VOV.VN - Economic experts in the financial and securities sectors from Singapore have stated that the Vietnamese economy has made a recovery in the third quarter of the year, despite its growth rate being weaker than forecast, with annual gross domestic product (GDP) growth reaching between 2.8% and 2.9%.

The nation’s GDP during the last quarter rebounded to 2.6% on-year, a significant rise from 0.4% in the previous quarter, although lower than the 2.7% predicted by private sector economists.

This indicates that the country’s recovery rate remains weak, largely caused following the recurrence of the novel coronavirus (COVID-19) pandemic in the central city of Da Nang in late July, according to UOB Bank research team leader Suan Teck Kin.

At present, Vietnamese authorities have successfully brought the pandemic under control and business activities have since made a return to normal, although they are still below their usual  level.

Economists Linda Liu and Chua Hak Bin of Maybank Kim Eng Securities Company believe that the nation has escaped recession amid the raging pandemic, although recovery has weakened due to the impact of the second outbreak.

Furthermore, Suan Teck Kin said that despite the worst impact of the pandemic appearing to be over, with signs that it is abating in other Asian countries, there is still "a long way to go" before the Vietnamese economy can return to pre-pandemic levels.

Current data indicates a "weak recovery" for the industry and service sectors, which makes up over 70% of the national economy. The service sector, which is heavily dependent on domestic tourism, has been hit by closed borders worldwide, with the situation anticipated to be bleak for some time.

Kim has hopes that the local economy will start to recover ahead in the fourth quarter of the year, but at a limited speed due to the impact of the ongoing pandemic.
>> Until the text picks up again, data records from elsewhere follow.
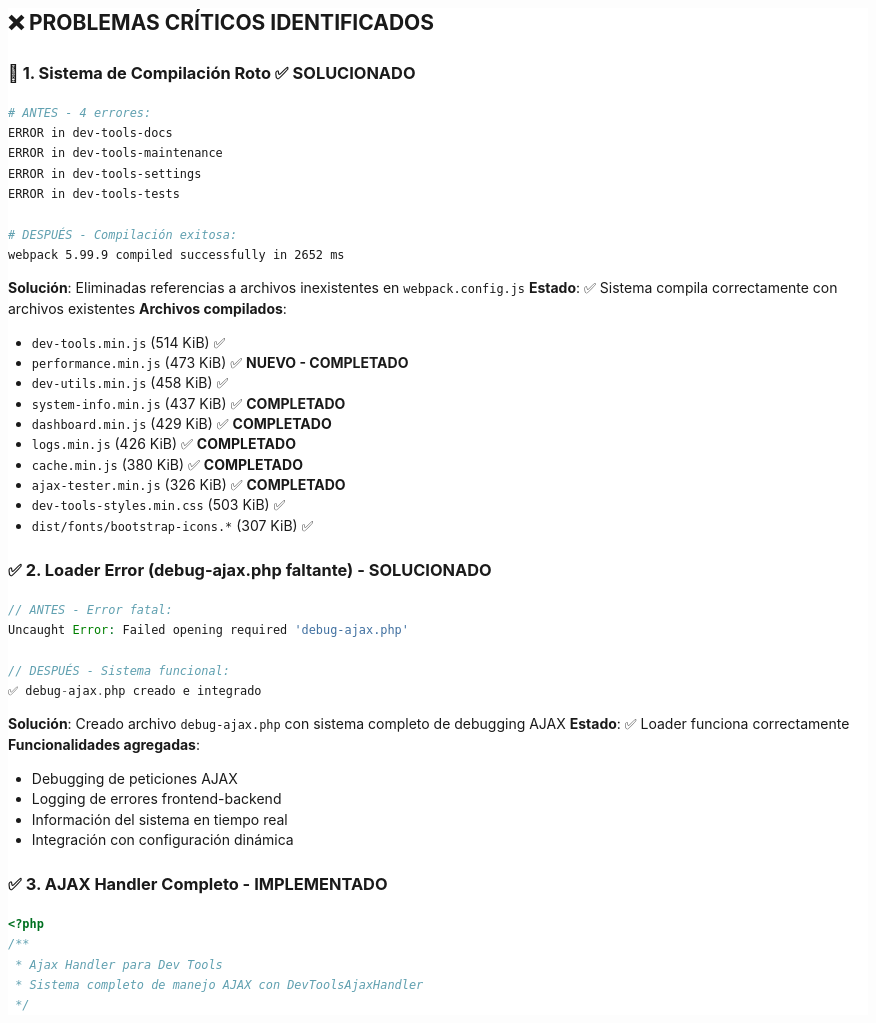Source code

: 
## ❌ **PROBLEMAS CRÍTICOS IDENTIFICADOS**

### 🔴 **1. Sistema de Compilación Roto** ✅ **SOLUCIONADO**
```bash
# ANTES - 4 errores:
ERROR in dev-tools-docs
ERROR in dev-tools-maintenance  
ERROR in dev-tools-settings
ERROR in dev-tools-tests

# DESPUÉS - Compilación exitosa:
webpack 5.99.9 compiled successfully in 2652 ms
```

**Solución**: Eliminadas referencias a archivos inexistentes en `webpack.config.js`
**Estado**: ✅ Sistema compila correctamente con archivos existentes
**Archivos compilados**:
- `dev-tools.min.js` (514 KiB) ✅
- `performance.min.js` (473 KiB) ✅ **NUEVO - COMPLETADO**
- `dev-utils.min.js` (458 KiB) ✅
- `system-info.min.js` (437 KiB) ✅ **COMPLETADO**
- `dashboard.min.js` (429 KiB) ✅ **COMPLETADO**
- `logs.min.js` (426 KiB) ✅ **COMPLETADO**
- `cache.min.js` (380 KiB) ✅ **COMPLETADO**
- `ajax-tester.min.js` (326 KiB) ✅ **COMPLETADO**
- `dev-tools-styles.min.css` (503 KiB) ✅
- `dist/fonts/bootstrap-icons.*` (307 KiB) ✅

### ✅ **2. Loader Error (debug-ajax.php faltante)** - **SOLUCIONADO**
```php
// ANTES - Error fatal:
Uncaught Error: Failed opening required 'debug-ajax.php'

// DESPUÉS - Sistema funcional:
✅ debug-ajax.php creado e integrado
```

**Solución**: Creado archivo `debug-ajax.php` con sistema completo de debugging AJAX
**Estado**: ✅ Loader funciona correctamente
**Funcionalidades agregadas**:
- Debugging de peticiones AJAX
- Logging de errores frontend-backend  
- Información del sistema en tiempo real
- Integración con configuración dinámica

### ✅ **3. AJAX Handler Completo** - **IMPLEMENTADO**
```php
<?php
/**
 * Ajax Handler para Dev Tools
 * Sistema completo de manejo AJAX con DevToolsAjaxHandler
 */
```
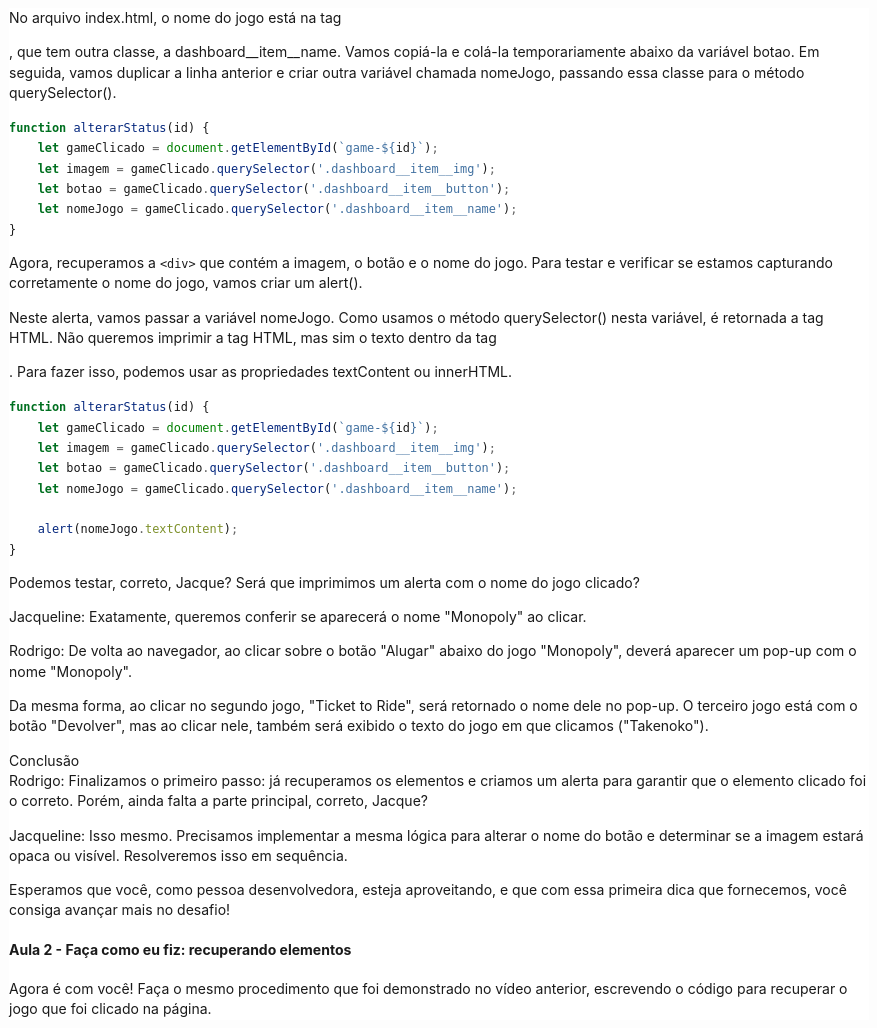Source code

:No arquivo index.html, o nome do jogo está na tag <p>, que tem outra classe, a dashboard__item__name. Vamos copiá-la e colá-la temporariamente abaixo da variável botao. Em seguida, vamos duplicar a linha anterior e criar outra variável chamada nomeJogo, passando essa classe para o método querySelector().

```Javascript
function alterarStatus(id) {
    let gameClicado = document.getElementById(`game-${id}`);
    let imagem = gameClicado.querySelector('.dashboard__item__img');
    let botao = gameClicado.querySelector('.dashboard__item__button');
    let nomeJogo = gameClicado.querySelector('.dashboard__item__name');
}
```

Agora, recuperamos a `<div>` que contém a imagem, o botão e o nome do jogo. Para testar e verificar se estamos capturando corretamente o nome do jogo, vamos criar um alert().

Neste alerta, vamos passar a variável nomeJogo. Como usamos o método querySelector() nesta variável, é retornada a tag HTML. Não queremos imprimir a tag HTML, mas sim o texto dentro da tag <p>. Para fazer isso, podemos usar as propriedades textContent ou innerHTML.

```Javascript
function alterarStatus(id) {
    let gameClicado = document.getElementById(`game-${id}`);
    let imagem = gameClicado.querySelector('.dashboard__item__img');
    let botao = gameClicado.querySelector('.dashboard__item__button');
    let nomeJogo = gameClicado.querySelector('.dashboard__item__name');
    
    alert(nomeJogo.textContent);
}
```

Podemos testar, correto, Jacque? Será que imprimimos um alerta com o nome do jogo clicado?

Jacqueline: Exatamente, queremos conferir se aparecerá o nome "Monopoly" ao clicar.

Rodrigo: De volta ao navegador, ao clicar sobre o botão "Alugar" abaixo do jogo "Monopoly", deverá aparecer um pop-up com o nome "Monopoly".

Da mesma forma, ao clicar no segundo jogo, "Ticket to Ride", será retornado o nome dele no pop-up. O terceiro jogo está com o botão "Devolver", mas ao clicar nele, também será exibido o texto do jogo em que clicamos ("Takenoko").

Conclusão  
Rodrigo: Finalizamos o primeiro passo: já recuperamos os elementos e criamos um alerta para garantir que o elemento clicado foi o correto. Porém, ainda falta a parte principal, correto, Jacque?

Jacqueline: Isso mesmo. Precisamos implementar a mesma lógica para alterar o nome do botão e determinar se a imagem estará opaca ou visível. Resolveremos isso em sequência.

Esperamos que você, como pessoa desenvolvedora, esteja aproveitando, e que com essa primeira dica que fornecemos, você consiga avançar mais no desafio!

#### Aula 2 - Faça como eu fiz: recuperando elementos

Agora é com você! Faça o mesmo procedimento que foi demonstrado no vídeo anterior, escrevendo o código para recuperar o jogo que foi clicado na página.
Indeed, the country is likely to achieve 4% GDP growth during the fourth quarter, with GDP growth for the entire year expected to be at 2.8%, he added.

As a result of these forecasts, economists from Maybank Kim Eng have lowered their forecast for the nation’s fourth quarter GDP growth from its previous level of 6% to 4.5%, whilst their expectations for GDP growth for the whole year has fallen from 3.6% to 2.9%, stating that "the recovery seems to be weakening".

These experts believe that the industry and construction sectors will continue to lead the recovery, while the service sectors will suffer a further decline due to lower demand and a lack of a real tourism recovery.

However, experts at Maybank Kim Eng noted positive signs, with the retail commodity sector posting a higher than expected recovery with an increase from 3.6% in August to 4.9% in September. This showed that services that do not relate to tourism are starting to follow the recovery trend.